Wednesday, November 14, 2012

First Day of Preschool

There was every indiciation that today was going to be a bruiser.  L&M woke up at 6:45 because "alligators were scaring them."  I had to explain to them that most Seminole fans have had a bad dream or two about those scary-looking kids that call themselves Gators.  (Couldn't resist.)  Laiten was hunting and pecking in the bathroom about 10 minutes before we were walking out the door, and found mommy's pretty pink razor.  She came waltzing into the living room in her beautiful school dress, hair coifed just right in her "bangs-only" ponytail...and a hand bleeding so badly that I thought certainly there was a finger missing.  All I could think of was her dripping blood onto her new school shoes or wiping a shmear of blood down the front of her sweet dress.  Two soaked towels and three Dora BandAids later (the first two BandAids were not appropriate, as they did not include Boots), we were back in business and sliding into the car just in time to make it to school before the bell. 

Believe it or not, the before and during school was actually the easiest part of my day.  The girls were excited to march into school (although Maisen was a little nervous) and play with their new friends.  The school was full of young, breezy parents dropping off their little ones for the first time.  Eddie and I left L&M with the parting words to please be nice to all the kids because mommy and daddy are still making new friends in Savannah, and well...we can't afford for y'all to be hateful preschoolers! 

The carpool line at the end of the school day was pretty hilarious.  The carpool line is like walking into a party with your mute button on.  I've got a ginormous poster board with my kids' names on it in my dash, so do you...let's smile and wave at each other and share menial nonverbal communication queues.  If you've ever driven/rode in a Jeep, you know what I'm talking about - you give a little wave that means, "Hey - you're cool, I'm cool - we're in the same club."  I was laughing out loud (silently to my new friends) by the end of my 30 minutes. 

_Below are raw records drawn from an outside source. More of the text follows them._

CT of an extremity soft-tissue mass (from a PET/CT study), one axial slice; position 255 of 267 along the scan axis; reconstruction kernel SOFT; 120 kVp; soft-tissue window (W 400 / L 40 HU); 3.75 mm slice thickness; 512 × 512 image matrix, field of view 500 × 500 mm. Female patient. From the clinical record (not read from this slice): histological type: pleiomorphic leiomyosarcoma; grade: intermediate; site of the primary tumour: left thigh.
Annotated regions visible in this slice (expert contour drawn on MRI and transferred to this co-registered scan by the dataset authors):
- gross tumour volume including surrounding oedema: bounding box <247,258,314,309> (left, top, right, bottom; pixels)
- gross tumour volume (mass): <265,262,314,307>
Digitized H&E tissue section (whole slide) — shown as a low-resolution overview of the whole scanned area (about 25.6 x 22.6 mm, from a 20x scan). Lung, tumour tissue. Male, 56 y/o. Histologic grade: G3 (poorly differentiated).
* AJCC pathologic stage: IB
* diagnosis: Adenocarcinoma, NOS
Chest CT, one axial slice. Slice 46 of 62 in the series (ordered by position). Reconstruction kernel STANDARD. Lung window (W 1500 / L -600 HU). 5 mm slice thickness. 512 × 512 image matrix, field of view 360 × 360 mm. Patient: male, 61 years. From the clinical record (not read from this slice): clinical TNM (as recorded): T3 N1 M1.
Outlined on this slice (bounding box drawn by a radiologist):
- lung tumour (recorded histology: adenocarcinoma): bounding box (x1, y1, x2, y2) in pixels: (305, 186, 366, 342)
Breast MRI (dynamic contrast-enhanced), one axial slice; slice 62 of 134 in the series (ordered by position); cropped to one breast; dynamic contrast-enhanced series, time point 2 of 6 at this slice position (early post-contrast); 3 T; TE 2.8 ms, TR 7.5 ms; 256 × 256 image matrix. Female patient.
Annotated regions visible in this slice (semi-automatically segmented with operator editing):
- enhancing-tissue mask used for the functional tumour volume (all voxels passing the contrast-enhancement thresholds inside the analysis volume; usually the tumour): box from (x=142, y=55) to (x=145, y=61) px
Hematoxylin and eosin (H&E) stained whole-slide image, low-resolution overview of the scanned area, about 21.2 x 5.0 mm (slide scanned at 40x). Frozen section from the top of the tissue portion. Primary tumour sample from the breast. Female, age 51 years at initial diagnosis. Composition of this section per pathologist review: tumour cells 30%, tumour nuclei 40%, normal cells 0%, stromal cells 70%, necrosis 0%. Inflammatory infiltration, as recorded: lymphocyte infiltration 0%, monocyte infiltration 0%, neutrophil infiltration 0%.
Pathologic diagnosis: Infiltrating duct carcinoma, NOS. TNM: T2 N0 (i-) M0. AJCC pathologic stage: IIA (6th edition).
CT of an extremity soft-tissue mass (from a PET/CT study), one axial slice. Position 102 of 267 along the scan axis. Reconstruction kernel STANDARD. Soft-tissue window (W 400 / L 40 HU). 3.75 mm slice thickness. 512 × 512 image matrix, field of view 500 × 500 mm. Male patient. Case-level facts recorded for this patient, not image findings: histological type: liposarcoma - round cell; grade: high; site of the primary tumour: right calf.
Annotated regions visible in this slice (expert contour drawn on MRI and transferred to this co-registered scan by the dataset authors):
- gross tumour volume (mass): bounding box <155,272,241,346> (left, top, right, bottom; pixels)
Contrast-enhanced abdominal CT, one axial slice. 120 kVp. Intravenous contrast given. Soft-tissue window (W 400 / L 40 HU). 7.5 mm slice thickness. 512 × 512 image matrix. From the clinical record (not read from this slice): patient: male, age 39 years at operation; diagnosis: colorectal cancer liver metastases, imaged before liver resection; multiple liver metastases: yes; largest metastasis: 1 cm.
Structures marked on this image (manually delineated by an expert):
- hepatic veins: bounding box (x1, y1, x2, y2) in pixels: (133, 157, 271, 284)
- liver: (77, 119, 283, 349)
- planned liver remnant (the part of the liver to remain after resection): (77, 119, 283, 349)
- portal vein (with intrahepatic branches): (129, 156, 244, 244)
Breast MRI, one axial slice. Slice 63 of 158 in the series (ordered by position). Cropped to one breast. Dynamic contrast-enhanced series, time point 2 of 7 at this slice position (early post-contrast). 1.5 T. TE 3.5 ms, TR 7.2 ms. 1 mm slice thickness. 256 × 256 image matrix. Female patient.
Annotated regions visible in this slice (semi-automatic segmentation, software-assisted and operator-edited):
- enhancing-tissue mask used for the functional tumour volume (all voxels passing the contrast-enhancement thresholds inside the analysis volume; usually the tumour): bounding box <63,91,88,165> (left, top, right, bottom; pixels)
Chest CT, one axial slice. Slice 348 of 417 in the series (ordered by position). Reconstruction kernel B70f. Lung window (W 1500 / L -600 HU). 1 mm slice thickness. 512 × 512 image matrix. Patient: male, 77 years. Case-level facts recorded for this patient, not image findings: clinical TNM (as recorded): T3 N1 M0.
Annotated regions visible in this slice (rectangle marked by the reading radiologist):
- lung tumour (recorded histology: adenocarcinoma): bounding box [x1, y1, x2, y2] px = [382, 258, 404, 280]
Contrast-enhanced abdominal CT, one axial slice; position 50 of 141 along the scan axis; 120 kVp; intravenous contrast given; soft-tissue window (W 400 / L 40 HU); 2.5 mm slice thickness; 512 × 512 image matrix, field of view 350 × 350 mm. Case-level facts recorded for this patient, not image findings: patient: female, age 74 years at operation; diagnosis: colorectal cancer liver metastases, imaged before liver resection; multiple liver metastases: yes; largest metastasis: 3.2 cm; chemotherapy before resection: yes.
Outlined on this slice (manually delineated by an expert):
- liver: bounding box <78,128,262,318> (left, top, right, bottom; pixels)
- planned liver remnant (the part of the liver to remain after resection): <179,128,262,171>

But it was after lunch and our afternoon nap that things got a little dicey.  We had to pick up our dog from the kennel after our long weekend in Tallahassee.  We loaded Bowden up into the car and started our trek back home when I noticed (what I thought were) muddy paw prints all over the console.  Hmmmm...at the next red light, I looked back and saw them all over the back seat too, as L&M were trading hugs with Bowden and catching up on lost sugars.  I caught a glance at B's rear paw and noticed that was indeed NOT mud, but rather...well, you can imagine.  Seems we must have ran through someone's 'today's special' on our way out of the kennel and now it was all. over. my. car.  And the dog.  And quite possibly, the children.  No visible signs indicated such on the children, but my mind was crawling with disgust.  I pulled over and furiously swept the entire car looking for baby wipes.  Not in the back seat, not in trunk, nothing in the glove box.  MOTHER OF PEARL, HOW DOES A MOM OF TWINS NOT HAVE A FREAKING WIPE TO HER NAME?!?!  So out of sheer desperation, I grabbed the dog's blanket out of the back and begin to furiously scrub anything that would stand still.  It was a disaster. 

When we pulled into the apartment complex, I dashed inside to grab the dog wash and gloves, and drove everyone down to the car wash.  I scrubbed Bowden within an inch of his life and was able to find some Armor-All wipes to make some progress on the interior.  (Still couldn't find a mother flippin' baby wipe.)  When we got home, I threw the girls into the bathtub and thought seriously about dashing in a capful of Clorox.  Since I'm already in the running for Mother of the Year, I bypassed the Clorox, but did decide to use bar soap instead of baby wash because apparently in my fetal mind, bar soap has stronger cleaning qualities.

After I got both girls out of the bathtub and into their fresh jammies, I gave them both a snack and a big girl cup of milk (we're preschoolers now!)  I turned to cut myself a rice krispie treat and take a deep breath when I heard Laiten say, "Mommy!!  The TV is broken!"  And that's when I saw her big girl cup in a puddle of milk...on top of our cable box. 

And that's when mommy's brain fried for the day, right along with our cable TV.  (I'm breaking out in hives just thinking about it.) 

Did I mention that we'll do this all over again tomorrow?